— Я писатель,
Я поэт,
Я художник,
Я эстет!
Славик останавливается, значительно глядит на Фокина:
— А ведь блестяще.
Лезет в тумбу, достает записную книжку:
— Так, сейчас запишем, под сегодяшним числом.
— Зачем дату-то, на такой пустяк? — улыбается Фокин.
— Для истории, — серьезно отвечает Мамалыгин.
Ужин выдался нескучным. Лёха взял кусок ржаного хлеба, оторвал корку, а из мякины слепил человека.
— Я бог, — сообщил Лёха. Славик пораженно взял из рук его фигуру, подвигал ее конечностями.
— Не сломай, осторожно! — взмолился Фокин. Мамалыгин отдал его хлебного человека:
— Засуши, повезем в Бары.

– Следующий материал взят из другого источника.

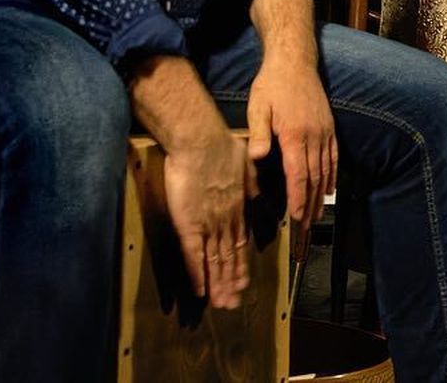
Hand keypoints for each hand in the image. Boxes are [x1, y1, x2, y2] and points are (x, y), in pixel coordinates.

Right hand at [164, 128, 254, 307]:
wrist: (201, 141)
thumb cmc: (222, 149)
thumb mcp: (246, 168)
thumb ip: (251, 185)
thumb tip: (257, 194)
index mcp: (237, 208)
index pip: (240, 242)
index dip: (241, 264)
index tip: (243, 280)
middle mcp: (225, 220)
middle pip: (229, 257)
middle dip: (231, 281)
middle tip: (233, 302)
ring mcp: (208, 224)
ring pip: (214, 261)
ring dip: (217, 284)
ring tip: (221, 303)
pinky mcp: (189, 224)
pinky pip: (194, 255)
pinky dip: (198, 273)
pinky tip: (200, 290)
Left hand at [246, 56, 336, 232]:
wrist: (294, 63)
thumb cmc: (272, 85)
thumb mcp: (258, 107)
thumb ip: (259, 134)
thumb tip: (257, 157)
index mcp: (295, 134)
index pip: (298, 174)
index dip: (299, 198)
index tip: (298, 217)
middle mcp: (314, 136)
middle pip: (314, 177)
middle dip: (311, 204)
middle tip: (307, 227)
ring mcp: (324, 132)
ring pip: (325, 170)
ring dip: (322, 195)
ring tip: (317, 215)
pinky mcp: (329, 127)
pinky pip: (333, 156)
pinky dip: (332, 174)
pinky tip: (329, 188)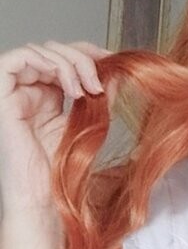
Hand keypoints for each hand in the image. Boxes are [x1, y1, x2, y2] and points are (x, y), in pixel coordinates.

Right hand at [0, 40, 113, 214]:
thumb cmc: (62, 172)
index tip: (112, 62)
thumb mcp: (87, 124)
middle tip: (100, 83)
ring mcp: (15, 93)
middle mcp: (30, 91)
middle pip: (53, 50)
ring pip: (38, 51)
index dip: (88, 53)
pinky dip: (45, 62)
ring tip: (86, 90)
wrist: (45, 198)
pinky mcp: (2, 96)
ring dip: (68, 63)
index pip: (65, 59)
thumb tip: (115, 74)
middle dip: (81, 58)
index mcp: (49, 96)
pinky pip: (15, 59)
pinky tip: (67, 84)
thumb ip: (97, 97)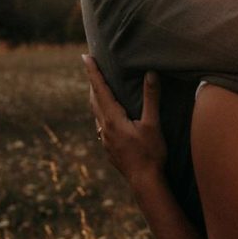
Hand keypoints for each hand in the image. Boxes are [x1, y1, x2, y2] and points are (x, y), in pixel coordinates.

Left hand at [82, 56, 166, 193]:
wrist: (144, 182)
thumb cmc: (150, 153)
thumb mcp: (153, 124)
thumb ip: (151, 98)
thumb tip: (150, 73)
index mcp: (113, 118)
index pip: (100, 89)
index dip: (93, 72)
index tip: (85, 56)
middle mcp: (104, 127)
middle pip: (94, 99)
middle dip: (93, 82)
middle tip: (91, 67)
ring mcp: (105, 139)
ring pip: (96, 113)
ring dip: (95, 98)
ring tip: (98, 89)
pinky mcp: (109, 148)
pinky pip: (100, 125)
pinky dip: (101, 114)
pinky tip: (106, 118)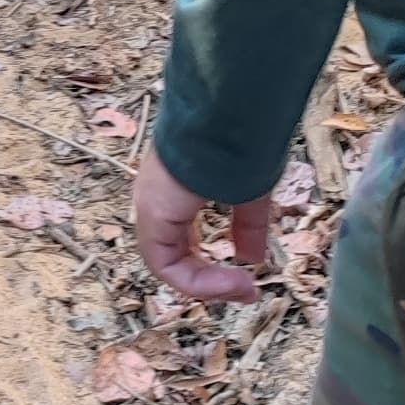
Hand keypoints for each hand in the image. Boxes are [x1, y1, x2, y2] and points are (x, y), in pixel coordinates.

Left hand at [133, 148, 274, 305]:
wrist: (231, 114)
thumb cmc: (241, 142)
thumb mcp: (248, 192)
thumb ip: (248, 226)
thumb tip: (253, 260)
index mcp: (174, 190)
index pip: (183, 240)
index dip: (211, 266)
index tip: (250, 275)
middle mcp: (157, 199)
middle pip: (174, 255)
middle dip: (209, 280)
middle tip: (245, 290)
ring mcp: (151, 205)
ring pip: (168, 263)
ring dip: (206, 285)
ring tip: (242, 288)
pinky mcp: (153, 212)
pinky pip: (165, 263)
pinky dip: (197, 281)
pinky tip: (232, 281)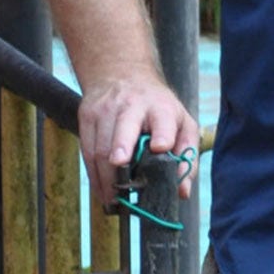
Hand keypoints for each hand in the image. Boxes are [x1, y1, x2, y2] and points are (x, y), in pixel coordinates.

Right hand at [76, 72, 200, 211]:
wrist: (121, 73)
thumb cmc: (157, 106)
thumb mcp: (181, 122)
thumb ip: (187, 156)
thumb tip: (182, 192)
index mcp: (161, 108)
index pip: (163, 120)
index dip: (162, 134)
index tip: (160, 147)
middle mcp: (132, 106)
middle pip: (124, 130)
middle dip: (121, 149)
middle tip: (120, 175)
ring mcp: (105, 109)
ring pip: (101, 147)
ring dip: (106, 179)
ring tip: (114, 200)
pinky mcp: (87, 115)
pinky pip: (87, 151)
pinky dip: (94, 175)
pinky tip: (102, 190)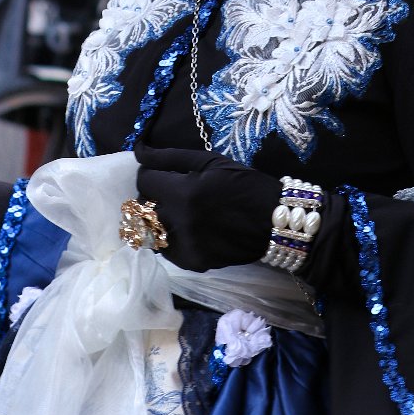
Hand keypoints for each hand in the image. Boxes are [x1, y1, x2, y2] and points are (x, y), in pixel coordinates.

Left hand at [135, 144, 280, 272]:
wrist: (274, 221)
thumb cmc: (244, 184)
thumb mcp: (210, 161)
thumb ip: (170, 157)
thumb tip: (139, 152)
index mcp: (183, 192)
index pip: (144, 181)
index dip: (149, 173)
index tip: (159, 172)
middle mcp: (180, 222)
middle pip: (142, 208)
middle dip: (149, 196)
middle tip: (166, 190)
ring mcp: (185, 246)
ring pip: (149, 232)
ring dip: (155, 219)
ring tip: (173, 211)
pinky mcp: (192, 262)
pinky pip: (166, 250)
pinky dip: (170, 238)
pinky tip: (186, 228)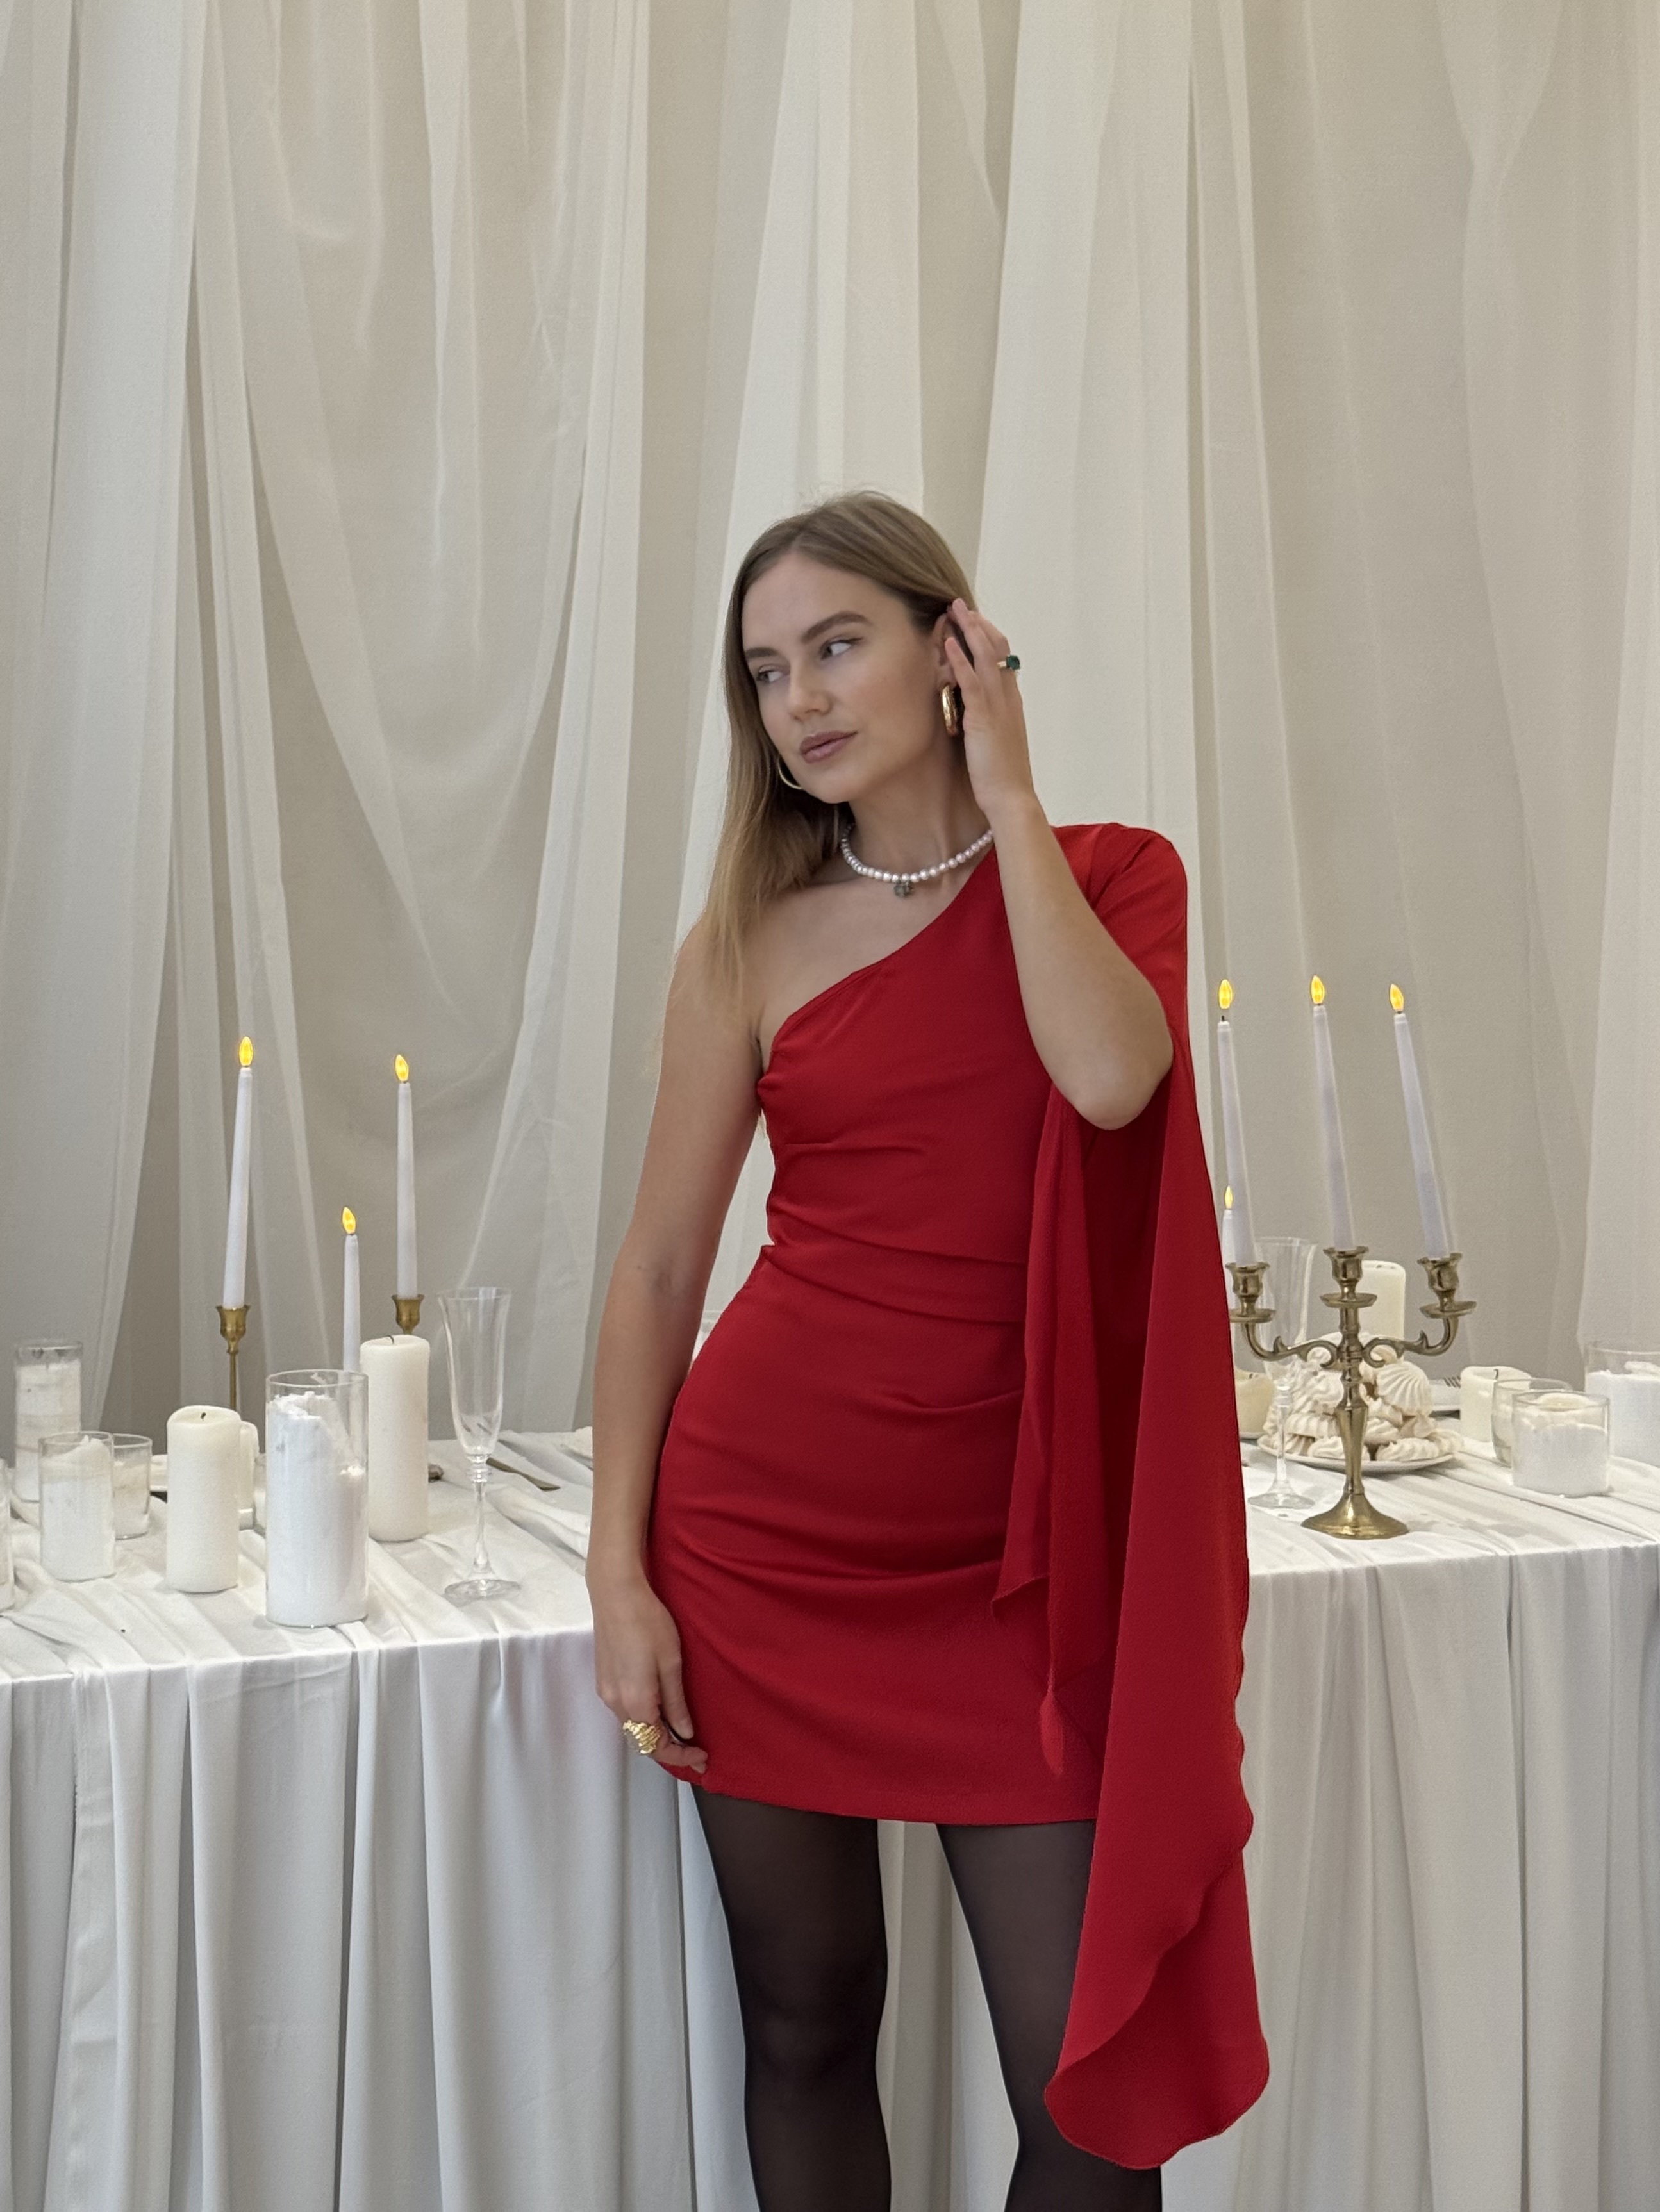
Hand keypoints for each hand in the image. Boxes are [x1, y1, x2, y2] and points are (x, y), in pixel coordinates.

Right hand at [589, 1569, 709, 1773]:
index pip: (657, 1746)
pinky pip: (624, 1711)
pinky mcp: (603, 1679)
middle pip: (642, 1740)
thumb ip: (676, 1702)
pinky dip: (643, 1718)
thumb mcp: (671, 1663)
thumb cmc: (648, 1622)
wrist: (616, 1593)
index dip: (681, 1756)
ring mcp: (606, 1692)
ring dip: (655, 1733)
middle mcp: (616, 1703)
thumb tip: (685, 1731)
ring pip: (632, 1726)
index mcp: (636, 1702)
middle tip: (696, 1748)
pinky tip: (659, 1709)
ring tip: (681, 1730)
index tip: (702, 1756)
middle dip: (669, 1748)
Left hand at [942, 598, 1037, 817]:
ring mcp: (998, 706)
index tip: (973, 621)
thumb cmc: (1003, 777)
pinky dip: (960, 659)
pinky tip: (949, 642)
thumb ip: (988, 721)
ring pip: (986, 657)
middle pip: (997, 650)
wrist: (1012, 798)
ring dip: (969, 630)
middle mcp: (1008, 698)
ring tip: (954, 609)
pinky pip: (971, 681)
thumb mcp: (997, 741)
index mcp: (1012, 703)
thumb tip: (973, 711)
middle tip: (961, 605)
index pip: (1003, 660)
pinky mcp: (984, 717)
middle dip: (979, 625)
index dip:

Покажем. А может выставку сделать? Ты еще разного налепи.
Фокин задумался. Тут Землинский сообщил им, что вечером идет с Ноликовым на рыбалку, а утром возможно поедет в город по делам, так что обходитесь как-то без него.
Наутро Землинский к завтраку не явился. Солнышко так — проснулось лениво, глаза открыло, с неохотцей. Глядя в окно столовой, Фокин произнес:
— Наверное к вечеру будет дождь. Пойдем по грибы? А, как же мы пойдем по грибы, если тут леса нет, — и засмеялся.
Трах-тара-рах! Это в кухне прогремела посуда — крышка, наверное с самой большой кастрюли, грохнулась об пол! Истошный крик. Фокин сразу весь дернулся — он хотел просить добавки, а если с поваром случилась трагедия, то хавчик накрылся. Всё затихло.
В столовку из кухни повалили люди. Это были дачники с того берега озера. Впереди всех — семейство Плютовых — Константин Сергеевич, Сергей Константинович, Анна Яковлевна, и наконец просто Настя, младшенькая, дочка. С хориными глазами, вытянутыми руками, совали непослушными, толстыми языками в отворенных ртах и сипели:
— Жрать. Жрать.
— Я не вкусный! — Фокин с ногами впрыгнул на столик, расшвыривая блюда.
— Стойте! — Славик ступил вперед и выставил руки, показывая ладони и растопыренные пальцы. Настя схватила его руку и грызанула. Заработали челюсти влево-вправо. Без двух пальцев — среднего и указательного, с кровоточащими бугорками, Славик начал пятиться. Потом до него дошло, что случилось. И вот он изумленно показывает миру свою руку — глядите! Глядите! Что же это сделалось? Нету двух.
Фокин, бешенство — в припадке он бежит на месте, размахивает конечностями, с невидимым противником сражается, на устах протяжный горшечный вопль. Мамалыгин пытается сосредоточиться, отвлечь себя от боли — кажется, что он был на лютом морозе, пальцы замерзли, а теперь он вошел в теплое помещение и они оттаивают с невозможным, ноющим горячением. Мамалыгин скрипит:
— Тут же кухня. Запасы продуктов. Идите ешьте. Идите ешьте!